--- START ---
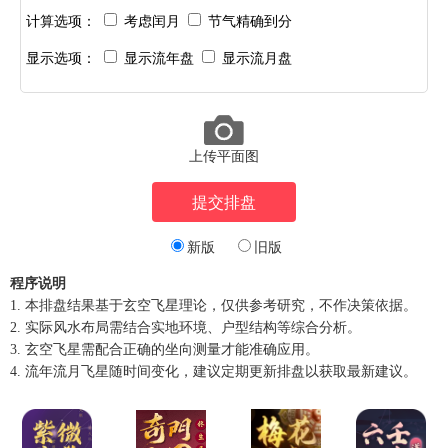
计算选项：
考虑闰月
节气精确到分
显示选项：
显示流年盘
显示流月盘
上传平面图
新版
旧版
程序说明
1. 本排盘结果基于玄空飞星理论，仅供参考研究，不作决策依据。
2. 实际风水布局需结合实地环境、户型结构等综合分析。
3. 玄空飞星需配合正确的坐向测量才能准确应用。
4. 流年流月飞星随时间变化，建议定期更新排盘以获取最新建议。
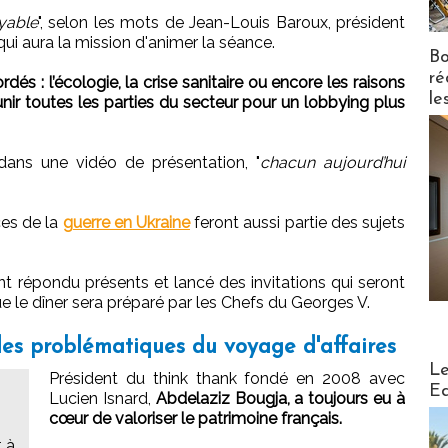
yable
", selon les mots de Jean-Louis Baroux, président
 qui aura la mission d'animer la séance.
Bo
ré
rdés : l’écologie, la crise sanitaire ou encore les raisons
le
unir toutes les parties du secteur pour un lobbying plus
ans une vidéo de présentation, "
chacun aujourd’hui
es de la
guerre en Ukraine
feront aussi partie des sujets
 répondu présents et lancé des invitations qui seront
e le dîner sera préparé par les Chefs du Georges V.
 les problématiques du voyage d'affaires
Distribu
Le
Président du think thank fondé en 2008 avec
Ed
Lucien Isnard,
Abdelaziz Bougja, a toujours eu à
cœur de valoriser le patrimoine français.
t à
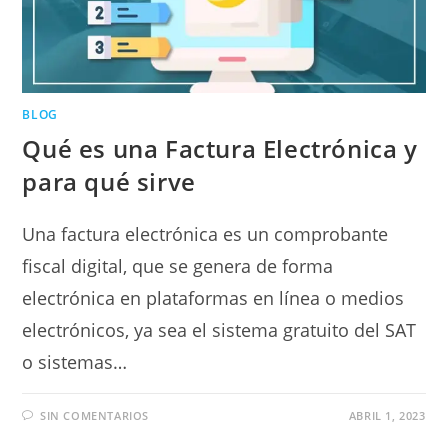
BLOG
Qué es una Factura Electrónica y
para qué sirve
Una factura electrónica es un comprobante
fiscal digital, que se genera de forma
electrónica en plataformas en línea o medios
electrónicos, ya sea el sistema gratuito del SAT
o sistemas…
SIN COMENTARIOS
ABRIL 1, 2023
--- END ---
--- START ---
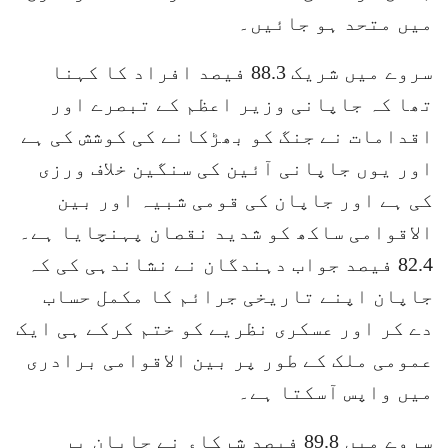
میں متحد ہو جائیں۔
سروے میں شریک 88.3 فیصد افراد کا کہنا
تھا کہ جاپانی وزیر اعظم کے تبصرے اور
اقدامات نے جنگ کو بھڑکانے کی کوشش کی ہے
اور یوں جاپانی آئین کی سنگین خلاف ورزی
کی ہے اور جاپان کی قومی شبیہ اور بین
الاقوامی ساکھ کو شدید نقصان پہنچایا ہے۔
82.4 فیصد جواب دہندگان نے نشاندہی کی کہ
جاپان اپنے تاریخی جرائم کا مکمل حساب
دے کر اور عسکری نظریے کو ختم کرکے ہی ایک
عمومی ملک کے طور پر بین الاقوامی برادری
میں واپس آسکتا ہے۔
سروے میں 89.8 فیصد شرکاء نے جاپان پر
--- END ---
--- START ---
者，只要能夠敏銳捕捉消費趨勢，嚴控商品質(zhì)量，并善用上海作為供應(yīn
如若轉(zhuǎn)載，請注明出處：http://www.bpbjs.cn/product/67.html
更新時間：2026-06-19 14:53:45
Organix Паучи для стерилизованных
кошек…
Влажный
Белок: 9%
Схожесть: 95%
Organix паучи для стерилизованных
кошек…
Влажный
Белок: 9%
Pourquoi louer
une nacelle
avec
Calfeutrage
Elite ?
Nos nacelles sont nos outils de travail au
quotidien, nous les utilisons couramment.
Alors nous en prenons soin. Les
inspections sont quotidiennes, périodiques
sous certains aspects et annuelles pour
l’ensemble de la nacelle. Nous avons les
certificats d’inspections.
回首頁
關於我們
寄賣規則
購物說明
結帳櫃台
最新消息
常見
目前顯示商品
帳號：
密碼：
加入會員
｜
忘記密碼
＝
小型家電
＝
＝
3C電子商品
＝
--- END ---
WORK ITEM: Reproduce the lines of the material starting at the line containing "میں متحد ہو جائیں۔" and ending at the line containing "سروے میں 89.8 فیصد شرکاء نے جاپان پر", both included.

WRITTEN REPLY:
میں متحد ہو جائیں۔
سروے میں شریک 88.3 فیصد افراد کا کہنا
تھا کہ جاپانی وزیر اعظم کے تبصرے اور
اقدامات نے جنگ کو بھڑکانے کی کوشش کی ہے
اور یوں جاپانی آئین کی سنگین خلاف ورزی
کی ہے اور جاپان کی قومی شبیہ اور بین
الاقوامی ساکھ کو شدید نقصان پہنچایا ہے۔
82.4 فیصد جواب دہندگان نے نشاندہی کی کہ
جاپان اپنے تاریخی جرائم کا مکمل حساب
دے کر اور عسکری نظریے کو ختم کرکے ہی ایک
عمومی ملک کے طور پر بین الاقوامی برادری
میں واپس آسکتا ہے۔
سروے میں 89.8 فیصد شرکاء نے جاپان پر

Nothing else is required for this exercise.